§ EXERCISE OBJECTIVE: Extract the line that contains "site. | 2019 |" and every line after it to the end of the records below, exactly as written and nothing else.

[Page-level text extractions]
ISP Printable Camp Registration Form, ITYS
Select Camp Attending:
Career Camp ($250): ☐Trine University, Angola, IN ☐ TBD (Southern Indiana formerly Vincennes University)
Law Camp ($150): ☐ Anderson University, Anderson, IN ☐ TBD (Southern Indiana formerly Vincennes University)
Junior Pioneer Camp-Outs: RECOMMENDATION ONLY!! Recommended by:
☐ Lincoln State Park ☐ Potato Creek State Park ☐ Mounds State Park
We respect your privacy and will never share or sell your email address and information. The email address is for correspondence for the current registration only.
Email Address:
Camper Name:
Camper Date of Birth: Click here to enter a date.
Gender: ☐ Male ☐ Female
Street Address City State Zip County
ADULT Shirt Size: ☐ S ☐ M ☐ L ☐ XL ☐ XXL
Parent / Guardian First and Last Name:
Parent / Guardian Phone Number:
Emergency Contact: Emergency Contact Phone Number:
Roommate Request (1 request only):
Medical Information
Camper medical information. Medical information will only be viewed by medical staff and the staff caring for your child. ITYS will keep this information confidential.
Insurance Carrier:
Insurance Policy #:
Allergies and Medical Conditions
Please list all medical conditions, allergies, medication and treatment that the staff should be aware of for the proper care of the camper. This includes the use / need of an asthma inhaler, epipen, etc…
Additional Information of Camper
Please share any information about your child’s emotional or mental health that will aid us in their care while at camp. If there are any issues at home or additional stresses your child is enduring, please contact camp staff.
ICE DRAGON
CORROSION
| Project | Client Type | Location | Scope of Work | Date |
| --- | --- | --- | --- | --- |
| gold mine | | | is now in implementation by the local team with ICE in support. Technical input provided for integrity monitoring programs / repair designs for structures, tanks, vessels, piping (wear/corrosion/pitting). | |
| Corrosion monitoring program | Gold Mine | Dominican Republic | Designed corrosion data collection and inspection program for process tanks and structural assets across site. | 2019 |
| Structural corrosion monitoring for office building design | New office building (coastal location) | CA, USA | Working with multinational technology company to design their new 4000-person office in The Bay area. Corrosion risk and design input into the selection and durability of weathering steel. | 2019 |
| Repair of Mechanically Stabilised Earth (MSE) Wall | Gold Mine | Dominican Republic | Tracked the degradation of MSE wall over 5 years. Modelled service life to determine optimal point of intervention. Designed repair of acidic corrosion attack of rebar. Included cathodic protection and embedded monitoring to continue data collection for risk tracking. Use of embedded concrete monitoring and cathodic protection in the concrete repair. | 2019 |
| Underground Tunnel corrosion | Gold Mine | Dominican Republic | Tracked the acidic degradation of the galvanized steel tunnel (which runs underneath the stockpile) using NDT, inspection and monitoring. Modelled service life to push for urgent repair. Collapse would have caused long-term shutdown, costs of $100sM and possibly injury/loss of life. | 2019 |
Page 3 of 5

§ RESPONSE TO THE EXERCISE:
| Corrosion monitoring program | Gold Mine | Dominican Republic | Designed corrosion data collection and inspection program for process tanks and structural assets across site. | 2019 |
| Structural corrosion monitoring for office building design | New office building (coastal location) | CA, USA | Working with multinational technology company to design their new 4000-person office in The Bay area. Corrosion risk and design input into the selection and durability of weathering steel. | 2019 |
| Repair of Mechanically Stabilised Earth (MSE) Wall | Gold Mine | Dominican Republic | Tracked the degradation of MSE wall over 5 years. Modelled service life to determine optimal point of intervention. Designed repair of acidic corrosion attack of rebar. Included cathodic protection and embedded monitoring to continue data collection for risk tracking. Use of embedded concrete monitoring and cathodic protection in the concrete repair. | 2019 |
| Underground Tunnel corrosion | Gold Mine | Dominican Republic | Tracked the acidic degradation of the galvanized steel tunnel (which runs underneath the stockpile) using NDT, inspection and monitoring. Modelled service life to push for urgent repair. Collapse would have caused long-term shutdown, costs of $100sM and possibly injury/loss of life. | 2019 |
Page 3 of 5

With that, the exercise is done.